Step into your Underwriters shoes
Try to imagine yourself as the product liability insurer for your company. What questions would you ask and how can your company respond? You received a 483 warning letter this year (it’s on the internet and your insurer will find it) – do you have a ready and plausible explanation? Can you provide copies of the certificate of insurance you maintain for your suppliers or do you even have one? Are there elements on your website that would put off an otherwise interested insurer (sports nutrition companies should pay special attention to this suggestion). Have you jumped from carrier to carrier each year (red flag for an insurer) or does your data show that you’ve shown some degree of loyalty to one or two carriers?
If you have had insurance claims in the past five years, are you prepared to tell your side of what happened and provide supporting documents when asked?
Choose a broker who specializes in your industry and work together
Have you ever said to yourself, “my broker clearly doesn’t understand what we’re doing”? Make it a top priority to find a broker who understands the supplement industry and will be an effective advocate for your insurance interests. Whether you provide raw materials, finished products, or both, in a hard market, the insurer will still place you in the dietary supplement arena, where some unscrupulous characters still thrive.
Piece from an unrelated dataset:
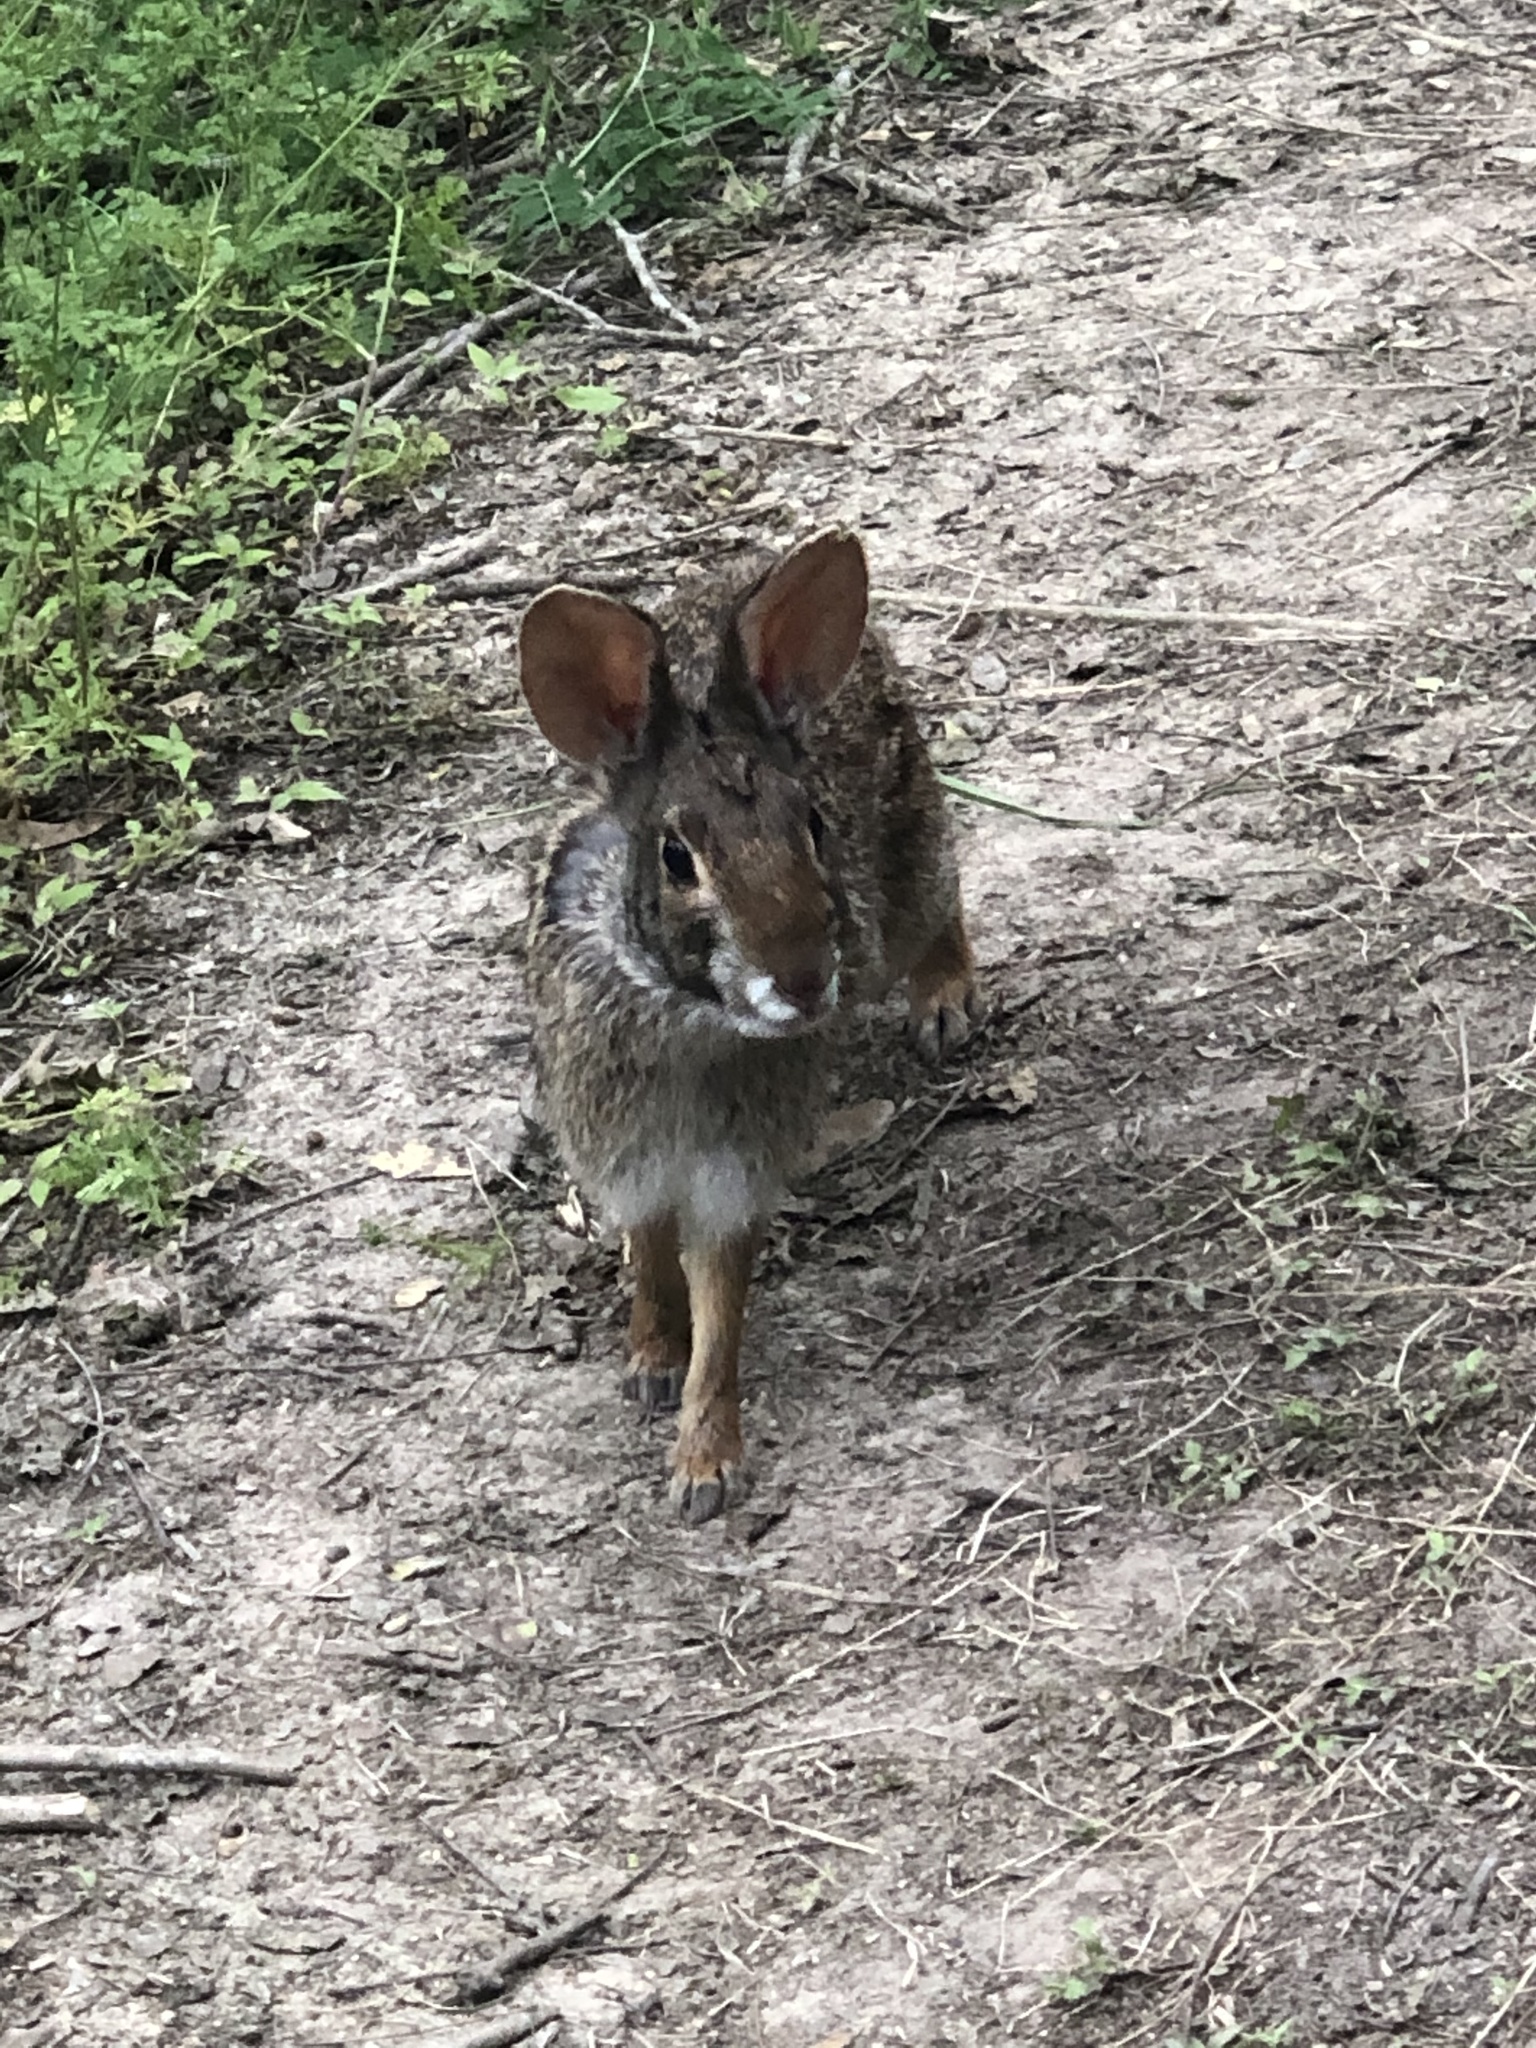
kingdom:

The reality is that you are going to pay for that association, and a skilled broker has the skills to set you apart from the rest of the pack.
In addition, most insurance buyers are unaware that all insurers offering product liability to the dietary supplement industry require a wholesale insurance broker to pick them up. So the broker you select (hereinafter referred to as the “retail broker”) will need to transfer your account to a wholesale broker who will in turn submit it to viable insurance companies. Most people are under the impression that their retail broker is talking directly to the insurers. This is not the case. As a result, the introduction of yet another party in the purchasing chain makes the insurance purchasing process more vulnerable to something falling through the cracks. With two brokers (wholesale and retail) in the picture, it is even more important for a company to select a skilled and knowledgeable retail broker to coordinate the marketing of its insurance policies.
So choose your broker carefully – and don’t wait until the last minute!